**Texto do documento:**
- - - - - - -
São Paulo, sexta, 11 de dezembro de 1998

Texto Anterior | Próximo Texto | Índice

'Grande Noitada' tem discurso piegas

CARLOS ADRIANO
especial para a Folha

"A Grande Noitada" parecia apostar, ao menos por sua proposta intencional, no artifício como expediente narrativo. Esse tipo de recurso serve para salientar a própria ilusão, revelando e refletindo (sobre) a realidade.
O filme começa operístico, com atores cantando as falas. O cenário é locação básica (em estúdio). Mas para que a técnica de distanciamento se realize são necessárias certas mediações, envolvendo níveis de competência e criação com que se manipulam parâmetros fílmicos (enquadramento etc.).
Embora a encenação à moda de ópera seja logo largada, sua presença na tela é suficiente para se provar inadequada, tanto pela execução inepta como por não se configurar como recurso constante e consistente.
Para se filmar como ópera, vale lembrar Straub e suas rigorosas premissas marxistas e formalistas. Para a reconstituição de cenário, vale lembrar Godard e Fassbinder, artífices do verdadeiro e do falso em divertida e complexa dialética.
- - - - - - -
**Registros extraídos:**

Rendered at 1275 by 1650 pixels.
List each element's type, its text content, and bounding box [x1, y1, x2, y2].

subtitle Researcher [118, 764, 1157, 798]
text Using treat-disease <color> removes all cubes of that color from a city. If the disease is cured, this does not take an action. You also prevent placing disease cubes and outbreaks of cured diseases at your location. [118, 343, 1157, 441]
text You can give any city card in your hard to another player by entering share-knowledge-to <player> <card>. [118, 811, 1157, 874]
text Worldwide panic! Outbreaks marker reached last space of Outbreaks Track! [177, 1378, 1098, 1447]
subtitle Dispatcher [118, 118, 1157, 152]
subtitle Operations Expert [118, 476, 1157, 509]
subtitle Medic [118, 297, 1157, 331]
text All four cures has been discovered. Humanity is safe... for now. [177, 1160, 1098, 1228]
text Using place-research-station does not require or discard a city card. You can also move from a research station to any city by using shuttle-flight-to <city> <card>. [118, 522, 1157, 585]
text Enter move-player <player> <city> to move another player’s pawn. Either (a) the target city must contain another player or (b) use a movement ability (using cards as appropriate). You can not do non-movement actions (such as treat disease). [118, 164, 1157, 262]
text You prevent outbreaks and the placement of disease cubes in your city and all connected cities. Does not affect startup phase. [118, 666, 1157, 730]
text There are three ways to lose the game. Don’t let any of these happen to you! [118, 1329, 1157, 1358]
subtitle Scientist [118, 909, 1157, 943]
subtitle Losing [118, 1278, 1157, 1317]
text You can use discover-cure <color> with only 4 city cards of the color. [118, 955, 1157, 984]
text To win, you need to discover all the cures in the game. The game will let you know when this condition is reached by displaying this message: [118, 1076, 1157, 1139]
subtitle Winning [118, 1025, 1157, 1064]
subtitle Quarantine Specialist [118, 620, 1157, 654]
- - - - - - -
**Requisitos do problema:** Dê continuidade à crítica sobre o filme "A Grande Noitada", começando logo após a última frase apresentada. Os registros não entram em nada aqui.

**Resposta do exercício:**
Mas ao diretor Denoy de Oliveira faltava talento e repertório para levar a cabo tal tese antialienante. No lugar do viés straubiano, o fácil esquema pc-do-bista e simplório; em vez da dicção godardiana, o sincero discurso piegas e ingênuo.
Resta pensar (pobres propósitos) se era apenas para dizer que o personagem era amante de ópera e se a filmagem em estúdio atendia só à conveniência da facilidade de produção.
Sem ver o artifício como dispositivo, oscila-se entre a empostação mal assumida e o naturalismo dissimulado. A briga na boate, no melhor estilo pastelão-popularesco, confirma o gosto genético do filme.
O tema está mais para Nelson Rodrigues que Janete Clair (sente-se a falta da sutileza grotesco-brutal de um Neville de Almeida). Tristão Roque Brasil (o nome já trai certo ranço alegórico e o fato do filme ser co-produzido pelo velho CPC e a Umes não diz pouco) é um industrial em luta contra poder e família, que faz farra com manicure-prostituta e morre. Para ajudá-la a se livrar do fardo, um travesti-performático e um coveiro-ventríloquo.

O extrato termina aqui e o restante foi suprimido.